## SOURCE MATERIAL:
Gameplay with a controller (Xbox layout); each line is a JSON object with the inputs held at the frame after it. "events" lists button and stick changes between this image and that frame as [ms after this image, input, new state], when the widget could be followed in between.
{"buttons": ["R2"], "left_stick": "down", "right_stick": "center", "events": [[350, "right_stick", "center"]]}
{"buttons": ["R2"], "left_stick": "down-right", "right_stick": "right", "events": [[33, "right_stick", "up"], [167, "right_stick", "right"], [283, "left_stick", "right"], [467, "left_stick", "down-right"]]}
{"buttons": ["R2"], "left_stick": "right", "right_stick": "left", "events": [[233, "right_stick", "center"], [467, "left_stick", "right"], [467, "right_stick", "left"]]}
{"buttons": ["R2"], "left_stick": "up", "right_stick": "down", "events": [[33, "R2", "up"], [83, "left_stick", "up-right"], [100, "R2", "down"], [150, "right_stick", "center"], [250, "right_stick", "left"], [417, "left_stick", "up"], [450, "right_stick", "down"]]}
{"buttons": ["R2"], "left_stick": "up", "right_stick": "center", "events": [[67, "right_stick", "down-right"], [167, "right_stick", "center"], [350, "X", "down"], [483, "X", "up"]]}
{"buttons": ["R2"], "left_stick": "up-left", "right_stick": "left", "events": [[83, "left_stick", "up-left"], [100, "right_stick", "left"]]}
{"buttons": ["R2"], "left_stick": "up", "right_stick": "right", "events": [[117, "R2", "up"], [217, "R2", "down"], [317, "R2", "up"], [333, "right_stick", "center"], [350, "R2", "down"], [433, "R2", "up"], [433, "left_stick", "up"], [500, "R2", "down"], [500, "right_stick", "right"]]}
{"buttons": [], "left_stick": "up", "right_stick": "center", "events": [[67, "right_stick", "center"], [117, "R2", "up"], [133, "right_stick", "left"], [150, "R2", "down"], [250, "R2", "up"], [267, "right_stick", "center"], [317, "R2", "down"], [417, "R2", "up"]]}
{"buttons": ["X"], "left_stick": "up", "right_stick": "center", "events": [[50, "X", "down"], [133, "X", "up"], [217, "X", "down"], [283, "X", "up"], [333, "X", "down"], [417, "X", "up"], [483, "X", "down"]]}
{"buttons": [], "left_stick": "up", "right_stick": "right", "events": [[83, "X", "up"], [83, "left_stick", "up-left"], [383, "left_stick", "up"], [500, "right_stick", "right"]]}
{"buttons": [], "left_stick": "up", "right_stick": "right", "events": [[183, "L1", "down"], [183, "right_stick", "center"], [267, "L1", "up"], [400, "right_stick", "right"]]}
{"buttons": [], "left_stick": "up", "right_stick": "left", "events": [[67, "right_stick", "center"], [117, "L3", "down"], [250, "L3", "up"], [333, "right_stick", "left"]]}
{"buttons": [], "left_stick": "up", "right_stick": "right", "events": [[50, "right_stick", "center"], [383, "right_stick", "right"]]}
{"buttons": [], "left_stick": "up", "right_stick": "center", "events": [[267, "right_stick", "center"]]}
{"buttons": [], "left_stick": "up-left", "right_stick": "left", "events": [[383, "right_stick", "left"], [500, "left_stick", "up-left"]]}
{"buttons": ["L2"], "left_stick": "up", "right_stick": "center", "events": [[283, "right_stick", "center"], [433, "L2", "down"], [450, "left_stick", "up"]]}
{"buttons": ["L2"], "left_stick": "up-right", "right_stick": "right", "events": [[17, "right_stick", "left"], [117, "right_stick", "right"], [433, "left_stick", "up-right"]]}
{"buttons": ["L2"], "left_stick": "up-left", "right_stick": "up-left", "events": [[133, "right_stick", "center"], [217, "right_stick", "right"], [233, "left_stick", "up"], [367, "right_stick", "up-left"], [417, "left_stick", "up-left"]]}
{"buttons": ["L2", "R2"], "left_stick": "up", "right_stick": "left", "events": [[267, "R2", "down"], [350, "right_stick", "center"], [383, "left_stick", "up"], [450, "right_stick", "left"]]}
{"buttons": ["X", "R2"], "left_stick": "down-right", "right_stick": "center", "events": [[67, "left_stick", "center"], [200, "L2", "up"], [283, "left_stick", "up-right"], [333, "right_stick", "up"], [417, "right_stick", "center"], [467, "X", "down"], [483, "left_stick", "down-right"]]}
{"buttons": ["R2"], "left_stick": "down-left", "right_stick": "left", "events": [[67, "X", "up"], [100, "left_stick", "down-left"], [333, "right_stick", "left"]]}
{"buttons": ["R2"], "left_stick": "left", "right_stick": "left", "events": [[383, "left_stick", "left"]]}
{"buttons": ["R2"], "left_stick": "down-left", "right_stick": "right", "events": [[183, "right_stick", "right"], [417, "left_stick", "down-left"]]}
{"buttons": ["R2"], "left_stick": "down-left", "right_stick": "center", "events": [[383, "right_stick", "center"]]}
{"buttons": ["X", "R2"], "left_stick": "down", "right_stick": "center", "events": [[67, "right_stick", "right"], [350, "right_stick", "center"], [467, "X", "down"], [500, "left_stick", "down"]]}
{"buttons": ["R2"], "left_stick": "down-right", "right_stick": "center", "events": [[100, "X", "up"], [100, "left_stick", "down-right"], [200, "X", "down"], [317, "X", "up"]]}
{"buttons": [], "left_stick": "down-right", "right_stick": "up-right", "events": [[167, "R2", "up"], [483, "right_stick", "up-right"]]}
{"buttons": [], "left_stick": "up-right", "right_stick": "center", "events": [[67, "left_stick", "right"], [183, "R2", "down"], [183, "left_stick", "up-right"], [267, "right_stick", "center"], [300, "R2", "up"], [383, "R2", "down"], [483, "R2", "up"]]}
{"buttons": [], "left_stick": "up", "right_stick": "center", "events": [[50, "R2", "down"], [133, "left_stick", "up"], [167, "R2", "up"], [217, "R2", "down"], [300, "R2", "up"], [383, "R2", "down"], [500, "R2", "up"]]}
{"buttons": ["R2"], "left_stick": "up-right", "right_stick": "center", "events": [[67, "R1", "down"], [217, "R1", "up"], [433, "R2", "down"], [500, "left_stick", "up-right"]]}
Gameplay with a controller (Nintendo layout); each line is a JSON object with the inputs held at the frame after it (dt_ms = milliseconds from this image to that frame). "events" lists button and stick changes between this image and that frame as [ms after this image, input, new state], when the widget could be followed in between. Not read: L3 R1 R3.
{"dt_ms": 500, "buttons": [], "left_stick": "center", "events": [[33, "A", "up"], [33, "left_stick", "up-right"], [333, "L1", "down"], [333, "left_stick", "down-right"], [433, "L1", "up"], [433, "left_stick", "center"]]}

## PROBLEM DETAILS:
Look through the listing above. Pick out each line with "this" and copy it.

## WRITTEN SOLUTION:
Gameplay with a controller (Xbox layout); each line is a JSON object with the inputs held at the frame after it. "events" lists button and stick changes between this image and that frame as [ms after this image, input, new state], when the widget could be followed in between.
Gameplay with a controller (Nintendo layout); each line is a JSON object with the inputs held at the frame after it (dt_ms = milliseconds from this image to that frame). "events" lists button and stick changes between this image and that frame as [ms after this image, input, new state], when the widget could be followed in between. Not read: L3 R1 R3.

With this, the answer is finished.